Null-calibration framework dismantles Platonic Representation Hypothesis

A team from EPFL has released a permutation-based null-calibration framework that strips representation similarity metrics of two confounding factors: embedding dimensionality and layer-search depth. The method, detailed in a February 2025 arXiv preprint, converts raw similarity scores into calibrated effect sizes with statistical guarantees. When applied to popular cross-modal models, the framework reveals that the widely cited Platonic Representation Hypothesis—the claim that large models converge toward a single shared geometry across modalities—collapses under proper statistical control.

The Platonic Representation Hypothesis has been a cornerstone of recent multimodal AI theory, suggesting that vision, language, and audio encoders trained at scale all converge toward the same underlying representational structure. Authors Fabian Gröger, Shuo Wen, and Maria Brbić demonstrate that this apparent convergence is largely an artifact of measurement. Raw similarity metrics naturally inflate when comparing models with wider embeddings or deeper layer stacks, producing spurious correlations that disappear once those factors are calibrated out. The null-calibration approach uses permutation tests to establish a baseline, then rescales observed similarity into an effect size that accounts for model architecture. Comparing embeddings from a 12-layer vision transformer to a 24-layer language model without calibration can yield misleadingly high similarity scores that evaporate under the new framework.

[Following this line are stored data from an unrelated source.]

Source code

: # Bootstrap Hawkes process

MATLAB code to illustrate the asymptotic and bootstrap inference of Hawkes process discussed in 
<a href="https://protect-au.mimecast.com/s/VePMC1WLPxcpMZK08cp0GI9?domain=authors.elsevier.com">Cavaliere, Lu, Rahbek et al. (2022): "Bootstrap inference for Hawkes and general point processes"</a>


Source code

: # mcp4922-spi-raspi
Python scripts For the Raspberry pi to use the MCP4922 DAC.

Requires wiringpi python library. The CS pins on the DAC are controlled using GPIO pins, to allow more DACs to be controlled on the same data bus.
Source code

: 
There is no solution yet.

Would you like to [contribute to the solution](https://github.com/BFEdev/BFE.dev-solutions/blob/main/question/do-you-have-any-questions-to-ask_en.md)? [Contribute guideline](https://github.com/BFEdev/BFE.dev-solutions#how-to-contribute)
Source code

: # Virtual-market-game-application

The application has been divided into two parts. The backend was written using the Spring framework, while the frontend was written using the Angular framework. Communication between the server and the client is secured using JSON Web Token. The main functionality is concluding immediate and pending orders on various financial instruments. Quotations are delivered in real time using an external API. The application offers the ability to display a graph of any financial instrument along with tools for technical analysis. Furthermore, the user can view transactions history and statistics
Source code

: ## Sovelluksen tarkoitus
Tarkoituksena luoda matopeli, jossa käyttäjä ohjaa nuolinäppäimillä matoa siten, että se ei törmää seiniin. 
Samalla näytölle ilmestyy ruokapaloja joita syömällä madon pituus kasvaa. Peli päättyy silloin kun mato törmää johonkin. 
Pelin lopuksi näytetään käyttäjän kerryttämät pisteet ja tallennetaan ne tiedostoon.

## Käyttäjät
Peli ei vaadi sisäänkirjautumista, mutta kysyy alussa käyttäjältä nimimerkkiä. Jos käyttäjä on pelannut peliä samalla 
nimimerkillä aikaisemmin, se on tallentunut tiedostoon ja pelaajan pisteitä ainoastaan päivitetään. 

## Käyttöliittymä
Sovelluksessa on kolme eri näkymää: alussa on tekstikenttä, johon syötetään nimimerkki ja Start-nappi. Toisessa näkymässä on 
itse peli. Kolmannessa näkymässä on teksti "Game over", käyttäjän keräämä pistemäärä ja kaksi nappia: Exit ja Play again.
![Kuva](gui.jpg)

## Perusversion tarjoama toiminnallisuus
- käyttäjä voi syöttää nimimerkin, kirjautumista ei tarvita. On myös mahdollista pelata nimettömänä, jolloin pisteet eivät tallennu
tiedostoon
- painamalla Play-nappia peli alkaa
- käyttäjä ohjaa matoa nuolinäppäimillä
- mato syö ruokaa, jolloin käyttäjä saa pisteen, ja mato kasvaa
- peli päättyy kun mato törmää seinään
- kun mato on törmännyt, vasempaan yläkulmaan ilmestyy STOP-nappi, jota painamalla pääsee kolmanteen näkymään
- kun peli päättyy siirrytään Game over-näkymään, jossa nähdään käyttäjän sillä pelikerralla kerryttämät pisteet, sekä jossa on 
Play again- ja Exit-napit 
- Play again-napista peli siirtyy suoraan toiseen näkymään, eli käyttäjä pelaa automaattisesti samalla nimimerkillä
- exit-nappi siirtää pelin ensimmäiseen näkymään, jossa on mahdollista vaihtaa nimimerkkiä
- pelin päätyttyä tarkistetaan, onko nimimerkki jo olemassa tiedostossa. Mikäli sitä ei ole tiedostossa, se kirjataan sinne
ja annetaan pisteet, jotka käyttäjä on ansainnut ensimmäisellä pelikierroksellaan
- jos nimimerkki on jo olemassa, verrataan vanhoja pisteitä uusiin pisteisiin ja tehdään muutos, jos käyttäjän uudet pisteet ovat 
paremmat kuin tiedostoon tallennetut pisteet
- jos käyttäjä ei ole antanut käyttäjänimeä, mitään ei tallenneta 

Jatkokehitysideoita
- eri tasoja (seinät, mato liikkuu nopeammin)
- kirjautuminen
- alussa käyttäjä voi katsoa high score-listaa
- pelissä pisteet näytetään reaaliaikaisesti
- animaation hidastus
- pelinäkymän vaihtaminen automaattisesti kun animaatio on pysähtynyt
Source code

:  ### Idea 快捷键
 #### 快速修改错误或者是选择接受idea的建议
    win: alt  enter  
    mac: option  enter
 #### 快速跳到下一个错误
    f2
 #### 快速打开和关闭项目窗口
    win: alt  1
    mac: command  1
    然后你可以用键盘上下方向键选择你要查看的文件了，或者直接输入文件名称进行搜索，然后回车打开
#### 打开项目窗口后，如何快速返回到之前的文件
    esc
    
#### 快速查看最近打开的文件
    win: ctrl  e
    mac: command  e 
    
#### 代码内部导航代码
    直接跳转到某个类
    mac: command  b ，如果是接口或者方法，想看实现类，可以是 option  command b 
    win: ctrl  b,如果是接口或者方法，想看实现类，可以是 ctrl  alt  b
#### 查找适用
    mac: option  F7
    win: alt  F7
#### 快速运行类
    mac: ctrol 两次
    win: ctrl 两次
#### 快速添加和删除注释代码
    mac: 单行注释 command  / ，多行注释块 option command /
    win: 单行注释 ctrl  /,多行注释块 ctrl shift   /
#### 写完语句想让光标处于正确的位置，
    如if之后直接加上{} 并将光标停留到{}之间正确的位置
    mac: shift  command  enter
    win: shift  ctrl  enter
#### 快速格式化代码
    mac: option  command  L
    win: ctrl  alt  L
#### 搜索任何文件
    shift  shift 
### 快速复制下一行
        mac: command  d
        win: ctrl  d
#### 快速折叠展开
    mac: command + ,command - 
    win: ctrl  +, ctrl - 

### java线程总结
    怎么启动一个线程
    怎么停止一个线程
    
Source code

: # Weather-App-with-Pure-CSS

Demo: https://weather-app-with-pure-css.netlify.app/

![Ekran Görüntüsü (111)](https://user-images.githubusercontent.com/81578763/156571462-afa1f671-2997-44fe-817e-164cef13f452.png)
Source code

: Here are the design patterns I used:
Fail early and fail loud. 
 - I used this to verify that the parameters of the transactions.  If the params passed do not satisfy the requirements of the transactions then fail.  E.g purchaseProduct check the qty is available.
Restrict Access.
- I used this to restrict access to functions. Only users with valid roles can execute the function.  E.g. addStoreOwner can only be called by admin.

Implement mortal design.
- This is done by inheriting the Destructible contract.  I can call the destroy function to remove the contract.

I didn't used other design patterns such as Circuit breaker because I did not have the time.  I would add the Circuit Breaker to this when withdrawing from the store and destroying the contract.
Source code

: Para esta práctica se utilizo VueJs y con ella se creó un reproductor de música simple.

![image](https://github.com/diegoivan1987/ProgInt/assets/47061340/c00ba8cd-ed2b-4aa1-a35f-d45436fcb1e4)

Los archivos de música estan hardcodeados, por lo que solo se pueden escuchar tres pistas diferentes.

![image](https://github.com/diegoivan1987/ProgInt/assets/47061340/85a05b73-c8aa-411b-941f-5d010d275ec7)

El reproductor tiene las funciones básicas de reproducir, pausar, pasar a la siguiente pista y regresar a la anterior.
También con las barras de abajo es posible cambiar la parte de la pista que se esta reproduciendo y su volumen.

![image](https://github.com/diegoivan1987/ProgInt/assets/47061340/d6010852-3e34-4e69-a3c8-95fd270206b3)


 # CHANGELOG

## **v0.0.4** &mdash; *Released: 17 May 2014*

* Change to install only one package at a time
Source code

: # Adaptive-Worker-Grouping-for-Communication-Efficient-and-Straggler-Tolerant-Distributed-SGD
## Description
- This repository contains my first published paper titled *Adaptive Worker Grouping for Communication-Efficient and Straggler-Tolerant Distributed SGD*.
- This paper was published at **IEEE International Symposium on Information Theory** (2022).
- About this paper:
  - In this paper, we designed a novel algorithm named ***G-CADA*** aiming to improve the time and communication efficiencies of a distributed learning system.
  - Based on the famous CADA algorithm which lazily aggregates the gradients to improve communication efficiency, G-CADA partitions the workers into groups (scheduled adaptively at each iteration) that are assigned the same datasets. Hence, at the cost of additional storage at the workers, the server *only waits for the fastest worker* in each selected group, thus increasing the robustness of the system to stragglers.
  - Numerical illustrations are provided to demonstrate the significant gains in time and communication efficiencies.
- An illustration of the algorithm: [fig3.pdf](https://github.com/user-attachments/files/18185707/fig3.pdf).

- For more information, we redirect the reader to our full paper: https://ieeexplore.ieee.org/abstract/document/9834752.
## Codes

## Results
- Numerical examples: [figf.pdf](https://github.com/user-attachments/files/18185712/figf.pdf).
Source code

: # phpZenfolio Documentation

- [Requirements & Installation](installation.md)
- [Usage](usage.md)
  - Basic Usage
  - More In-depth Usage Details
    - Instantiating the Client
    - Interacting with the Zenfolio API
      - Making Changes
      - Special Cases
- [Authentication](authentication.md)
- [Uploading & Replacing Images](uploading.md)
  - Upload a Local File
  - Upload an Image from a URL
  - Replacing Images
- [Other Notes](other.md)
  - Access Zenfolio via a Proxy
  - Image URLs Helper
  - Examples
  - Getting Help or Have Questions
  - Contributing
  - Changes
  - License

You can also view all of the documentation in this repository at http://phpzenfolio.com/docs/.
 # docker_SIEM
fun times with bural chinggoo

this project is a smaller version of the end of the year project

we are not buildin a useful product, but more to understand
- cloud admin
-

In place of the Platonic view, the authors propose an Aristotelian Representation Hypothesis: models trained at scale do converge, but only in local topological neighborhoods around individual data points, not in a global geometric sense. The framework is metric-agnostic and works with any representation similarity measure, from centered kernel alignment (CKA) to linear probes. Code is available on GitHub at mlbio-epfl/aristotelian, and the paper was posted to arXiv on February 24, 2025.